- WHAT IS REQUIRED -
From the article below on ancient seafaring, copy the passage from "When and why" to "wild unknown seas?", swapping "explorers" for "voyagers".

- PROVIDED TEXT -
When and why early humans explored the world’s oceans
In the first of a two-part series, Brian Fagan reveals tantalising highlights of the rich and complex history of ancient seafaring. He has combined his love of the sea with a deep-rooted curiosity about our species’ earliest endeavours in his new book Beyond the Blue Horizon. This is no history of caravels, galleys, and galleons, but an investigation into the humble beginnings of ocean voyaging. Why did these intrepid explorers venture out on to the wild unknown seas?
My editor had the idea ten years ago, but it took years of congenial lunches for us to work out how to write a book about how and why ancient seafarers ventured out of sight of land. How does one write a history of ancient seafaring that goes beyond watercraft and navigation to look at motives? In the end, we had an inspiration. Use my own experience of sailing small craft as the catalyst. And it worked. Time and time again, I was struck by how similar my reactions at sea must have been to those of ancient seamen far from shore in outrigger canoes, kayaks, and leather boats.
I learned my seafaring from a Dorset fisherman in an open boat pushing seven decades ago. He measured the state of the tide by looking at exposed rocks, gauged the wind by feeling it on his weathered cheek, and knew almost as much about the local sea bed as he did about the Dorset coastline where he fished. He had learned from his father and grandfather, knowledge that extended back centuries.

- RECORDS -
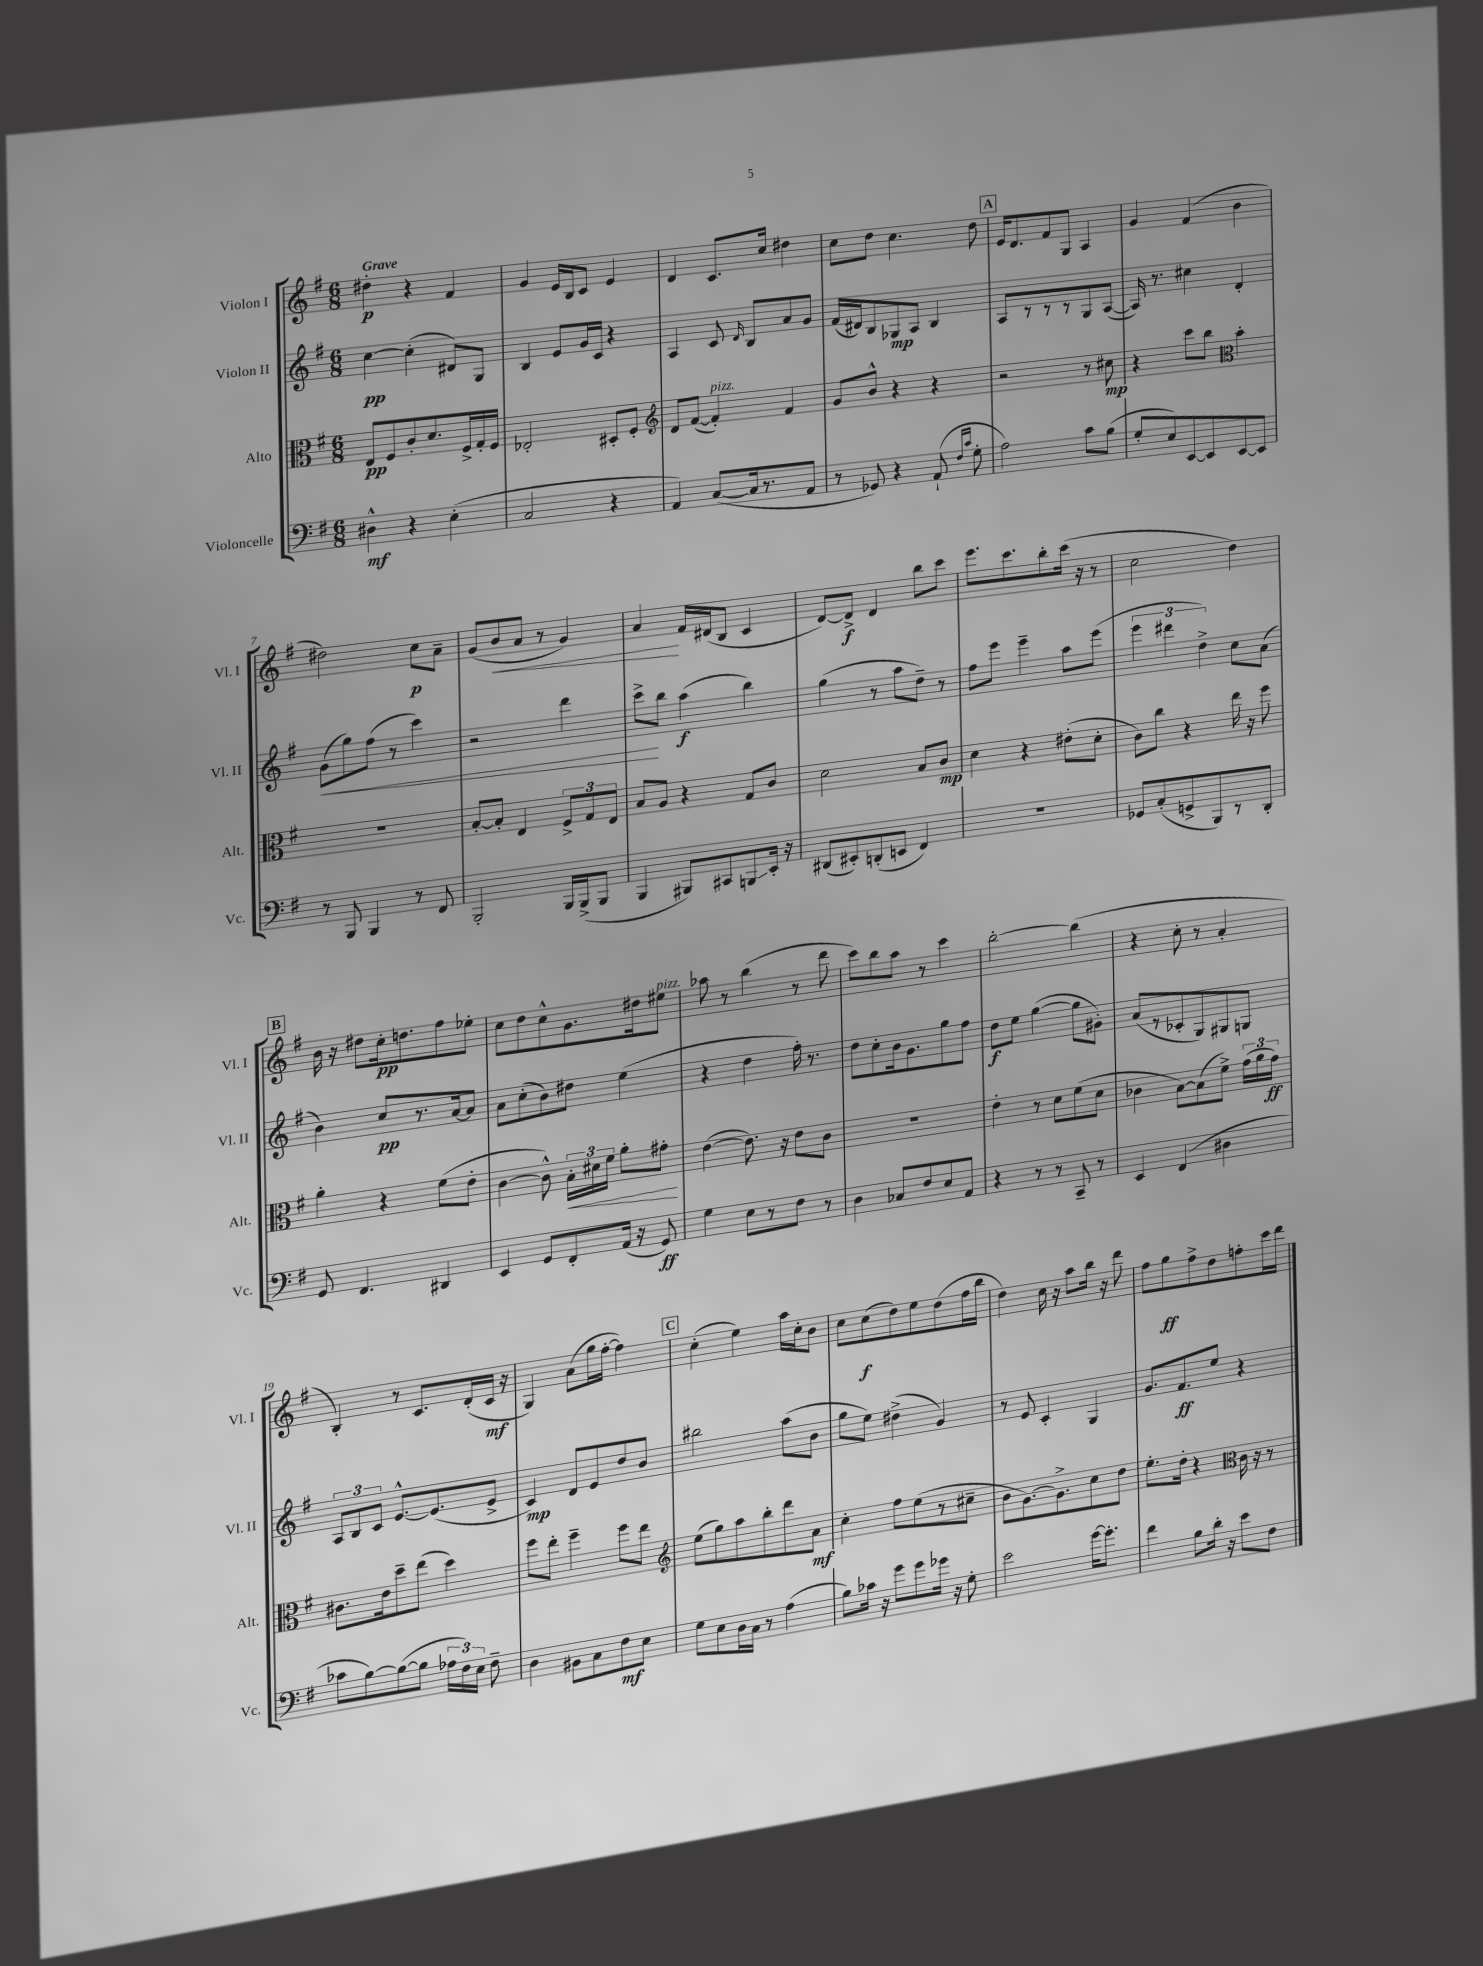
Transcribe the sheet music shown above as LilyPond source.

<<
\new StaffGroup <<
\new Staff = "s0" \with { instrumentName = "Violon I" shortInstrumentName = "Vl. I" } {
    \clef treble \key g \major \numericTimeSignature \time 6/8 \tempo "Grave"
    \autoBeamOff dis''4-.\p r4 fis'4 |
    g'4 e'16[ b16 c'8] e'4 |
    d'4 c'8.[ c''16] dis''4 |
    c''8[ d''8] c''4. d''8 |
    \mark \markup { \box "A" } e'16[ d'8. fis'8 g8] a4 |
    g'4 fis'4( b'4 |
    dis''2) c''8[\p a'8]-- |
    g'8[( b'8\< a'8] r8 g'4) |
    a'4\! fis'16[ dis'16( b8] c'4 |
    d'8[~) d'8]->\f d'4 b''8[ c'''8] |
    e'''8.[ c'''8. b''8-. c'''16]( r16 r8 |
    c''2 d''4) |
    \mark \markup { \box "B" } b'16 r16 dis''8[ c''16-.\pp d''8. fis''8 ees''8]-. |
    c''8[ d''8 c''8-^ g'8. dis''16 eis''8]^\markup { \italic "pizz." } |
    aes''8 r8 b''4( r8 d'''8 |
    c'''8[) b''8 a''8] r8 c'''4 |
    b''2~-. b''4( |
    r4 c''8-. r8 a'4-. |
    b4-.) r8 c'8.[ d'16-.( c'16]\mf r16 |
    g4) a'8[( g''16 fis''16]~-. fis''4) |
    \mark \markup { \box "C" } c''4-.( e''4) a''16[ c''16-. b'8] |
    c''8[ c''8\f( d''8) e''8 d''8( fis''16 b''16] |
    d''4) c''16 r16 a''8[ b''16] r16 d'''8 |
    fis''8[ g''8\ff fis''8-> d''8 f''8-. c'''16 d'''16] \bar "|." |
}
\new Staff = "s1" \with { instrumentName = "Violon II" shortInstrumentName = "Vl. II" } {
    \clef treble \key g \major \numericTimeSignature \time 6/8
    \autoBeamOff c''4~\pp c''4-.( dis'8[) g8] |
    b4 e'8[ g'16 c'16] r4 |
    a4 c'8 \grace { d'16 } b8[ a'8 g'8] |
    fis'16[( dis'16) b8 ges8\mp a8] b4 |
    \mark \markup { \box "A" } a8[ r8 r8 r8 g8 a8]~( |
    a16) r8. cis''4 d'4-. |
    g'8[\<( g''8) fis''8]( r8 c'''4) |
    r2 d'''4 |
    c'''8[->\! b''8] a''4\f( b''4) |
    g''4( r8 a''8[ d''8]--) r8 |
    fis''8[ e'''8] e'''4-- a''8[ e'''8]( |
    \tuplet 3/2 { e'''4 dis'''4 d''4->) } c''8[ a'8]( |
    \mark \markup { \box "B" } b'4) c''8[\pp r8. a'16~ a'8] |
    a'8[ c''8-.( b'8) dis''8] e''4( |
    r4 d''4 fis''16-.) r8. |
    d''8[ c''8-. b'16 g'8. g''8 fis''8] |
    d''8[\f e''8] g''4~( g''8[ gis'8]-.) |
    a'8[( r8 ces'8-. g8) gis8 g8] |
    \tuplet 3/2 { a8[ b8 c'8] } e'8.[~-^ e'8.( e'8]-> |
    c'4\mp) d'8[ e'8 d''8 b'8] |
    \mark \markup { \box "C" } bis''2 a''8[( b'8] |
    g''8[ e''8]) dis''4->( g'4) |
    r8 e'8 c'4-. g4 |
    g'8.[ fis'8.\ff e''8] r4 \bar "|." |
}
\new Staff = "s2" \with { instrumentName = "Alto" shortInstrumentName = "Alt." } {
    \clef alto \key g \major \numericTimeSignature \time 6/8
    \autoBeamOff e8[\pp fis8 c'8-. d'8. fis16-> g16-. fis16] |
    ees2-. dis8[-. fis8]-. |
    \clef treble d'8[ fis'8]~( fis'4-.^\markup { \italic "pizz." }) fis'4 |
    g'8[ b'8]-^ r4 r4 |
    \mark \markup { \box "A" } r2 r8 cis''8\mp |
    r4 c'''8[ b''8] \clef alto b'4-. |
    R2. |
    b8[~-. b8]-. e4 \tuplet 3/2 { fis8[-> g8 e8] } |
    b8[ a8] r4 g8[ c'8] |
    d'2 b8[ c'8]\mp |
    d'4 r4 eis'8[-.( d'8]-. |
    c'8[) c''8] r4 e''16 r16 fis''8 |
    \mark \markup { \box "B" } a'4-. r4 fis'8[( e'8]-. |
    c'4~ c'8-^) \tuplet 3/2 { b16[-.\< dis'16 fis'16] } a'8[-. gis'8]-.\! |
    e'4~( e'8.) r16 e'8[ c'8] |
    R2. |
    e'4-. r8 d'8[ fis'8( d'8] |
    ces'4 b8[~) b8( fis'8]->) \tuplet 3/2 { g'16[( a'16 g'16]\ff) } |
    cis'8.[ e'16 d''8-- e''8]( d''4) |
    fis''8[ e''8]-. fis''4-- fis''8[ e''8] |
    \mark \markup { \box "C" } \clef treble e''8[( g''8) a''8 b''8-. d'''8 a'8]\mf |
    c''4-. fis''8[ e''8( r8 cis''8]-- |
    b'8[ g'8.~) g'8.-> c''8 d''8] |
    e''8.[-. d''16]-. r4 \clef alto c'16 r16 r8 \bar "|." |
}
\new Staff = "s3" \with { instrumentName = "Violoncelle" shortInstrumentName = "Vc." } {
    \clef bass \key g \major \numericTimeSignature \time 6/8
    \autoBeamOff dis4-^\mf r4 e4-.( |
    c2 r4 |
    a,4) c8[~( c16 r8. a,8] |
    r8 ges,8) r4 a,8-!( \grace { fis16[ c'16] } g8-. |
    \mark \markup { \box "A" } a2) c'8[ b8]( |
    g8[-. e8) e,8~ e,8 e,8~ e,8] |
    r8 b,,8 b,,4 r8 fis,8 |
    b,,2-. b,,16[ b,,16->( b,,8] |
    b,,4 bis,,8[) cis,8 b,,8\glissando e,16]-. r16 |
    dis,8[( eis,8-.) d,8-.( e,8] fis,4) |
    R2. |
    ges,8[ c8-.( g,8-> b,,8) r8 d,8]-. |
    \mark \markup { \box "B" } g,8 fis,4. dis,4 |
    e,4 g,8[ fis,8-. a,16]( r16 g,8\ff) |
    g4 e8[ r8 fis8] r8 |
    d4 ces8[ fis8 e8 a,8] |
    r4 r8 r8 c,8-- r8 |
    e,4 fis,4( dis4 |
    ces'8[ b8~) b8~( b8] \tuplet 3/2 { aes16[ fis16) e16] } fis8-- |
    d4 bis,8[ c8 fis8\mf e8] |
    \mark \markup { \box "C" } g8[ e8 d16 c16] r8 a4( |
    b8[) ces'16] r16 g'8[ g'8 ges'16] r16 g8-. |
    e'2 g'16[~ g'8.]-. |
    fis'4 b8[ d'16]-. r16 e'8[ fis8] \bar "|." |
}
>>
>>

- EXERCISE RESPONSE -
When and why early humans explored the world’s oceans
In the first of a two-part series, Brian Fagan reveals tantalising highlights of the rich and complex history of ancient seafaring. He has combined his love of the sea with a deep-rooted curiosity about our species’ earliest endeavours in his new book Beyond the Blue Horizon. This is no history of caravels, galleys, and galleons, but an investigation into the humble beginnings of ocean voyaging. Why did these intrepid voyagers venture out on to the wild unknown seas?